Study People-related Factors

As a research area struggling to gain traction in industry (Kapfhammer 2011; Juzgado et al. 2004; Bertolino 2007) we believe that there is a need to investigate people-related factors. The need for transparency and understandability that leads to trust in the results of regression testing techniques was highlighted by the industry partners. Only one study in our included set has investigated these factors (Engström et al. 2011). Future research in this direction that takes into account the needs and concerns of potential users may increase the likelihood of successful adoption of regression testing techniques in the industry.

11 Conclusion

In this paper, we report an extensive search for and an in-depth analysis of applicability and relevance of regression testing techniques reported in the literature. We focused on techniques that have been applied to large-scale software systems in industrial contexts. Based on the literature review and in collaboration with our industrial partners, we propose three taxonomies that enable practitioners and researchers to assess and compare the relevance and applicability of regression testing techniques for a given industrial context.

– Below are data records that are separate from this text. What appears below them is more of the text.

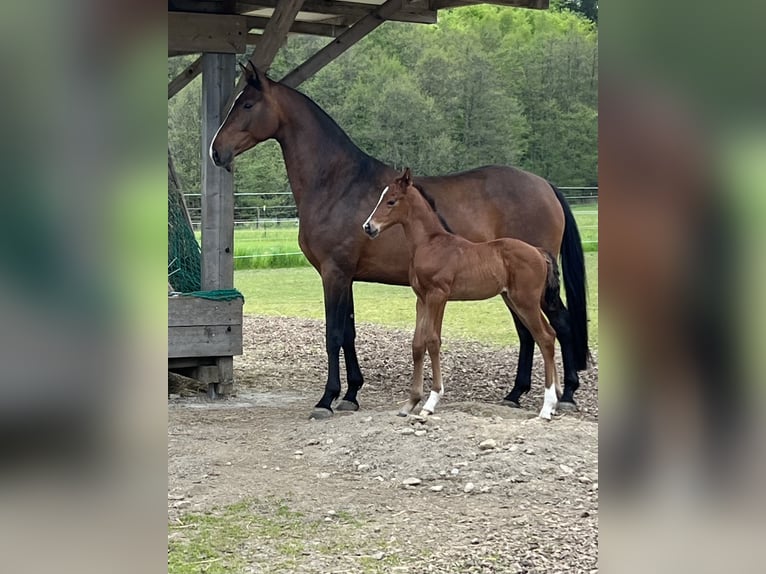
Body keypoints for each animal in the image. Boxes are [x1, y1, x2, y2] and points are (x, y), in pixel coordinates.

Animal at [366, 169, 564, 420]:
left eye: (391, 201)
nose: (368, 227)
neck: (430, 243)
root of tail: (538, 252)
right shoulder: (421, 299)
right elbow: (417, 344)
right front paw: (410, 403)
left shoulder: (438, 296)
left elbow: (433, 340)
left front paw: (431, 402)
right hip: (515, 300)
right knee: (548, 335)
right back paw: (555, 401)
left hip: (526, 301)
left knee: (546, 338)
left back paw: (546, 408)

The taxonomies extend three out of the four facets of the SERP-test taxonomy (Engström et al. 2017): i.e. addressed context factors, desired improvements and characteristics of the techniques from an applicability point of view (required information and underlying assumptions). It allows for characterisation of regression techniques and helps to determine which of these techniques could be suitable in a given context and to indicate what benefits could be expected from its application. The identification of information needs for these techniques further assists a reader to reason about the implications regarding the cost of adoption (Ali 2016). In this report, we apply the taxonomies on the 38 papers that are included in the review. However, initially, we identified more than 1000 papers on regression testing and there are many techniques, not included in the review, that may still be relevant and applicable in some industrial contexts. The aim of the taxonomies is to support assessment also of them and of new proposals or adaptations of techniques.

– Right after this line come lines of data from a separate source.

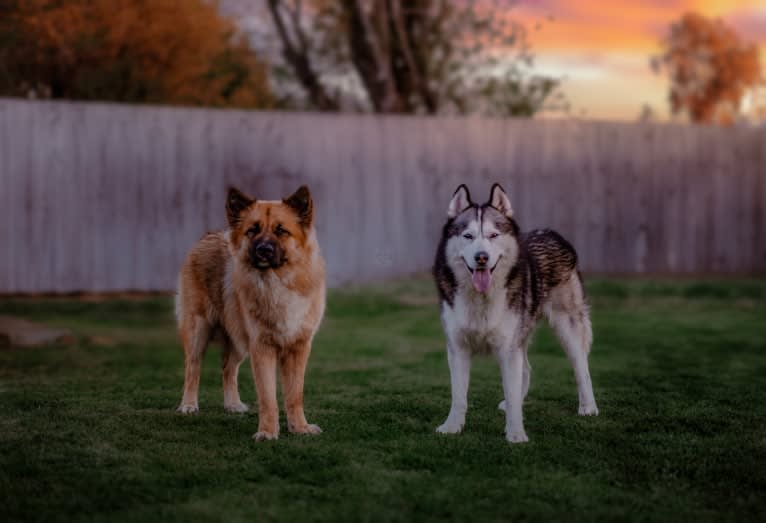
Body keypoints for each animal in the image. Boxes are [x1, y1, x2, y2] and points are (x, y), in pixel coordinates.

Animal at [176, 185, 326, 442]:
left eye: (281, 231)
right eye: (252, 231)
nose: (263, 250)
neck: (277, 283)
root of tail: (208, 235)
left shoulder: (297, 348)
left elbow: (295, 395)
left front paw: (300, 428)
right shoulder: (261, 348)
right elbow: (268, 397)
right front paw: (267, 432)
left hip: (238, 341)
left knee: (228, 368)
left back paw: (232, 404)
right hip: (199, 330)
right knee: (192, 368)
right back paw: (188, 405)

In our interaction with the practitioners, we identified some discrepancies in researcher’s focus and the perceived needs in the industry. One such example is the commonly used measure of effectiveness in terms of various levels of code coverage. Some types of information (such as coverage information) that are extensively studied in the literature were found to be only partially relevant to the practitioners (e.g., only at the feature level) for evaluating the benefits of a regression testing technique. At the same time, some extremely relevant information in choosing technique (e.g. the context information) is completely neglected in some existing studies.

For academia, this study can help to use evaluation criteria and contexts that are representative of industrial needs. This work also supports reporting the research results to facilitate readers making an informed decision with a consideration for relevance to their context, potential benefits and the likely investment required to use the technique.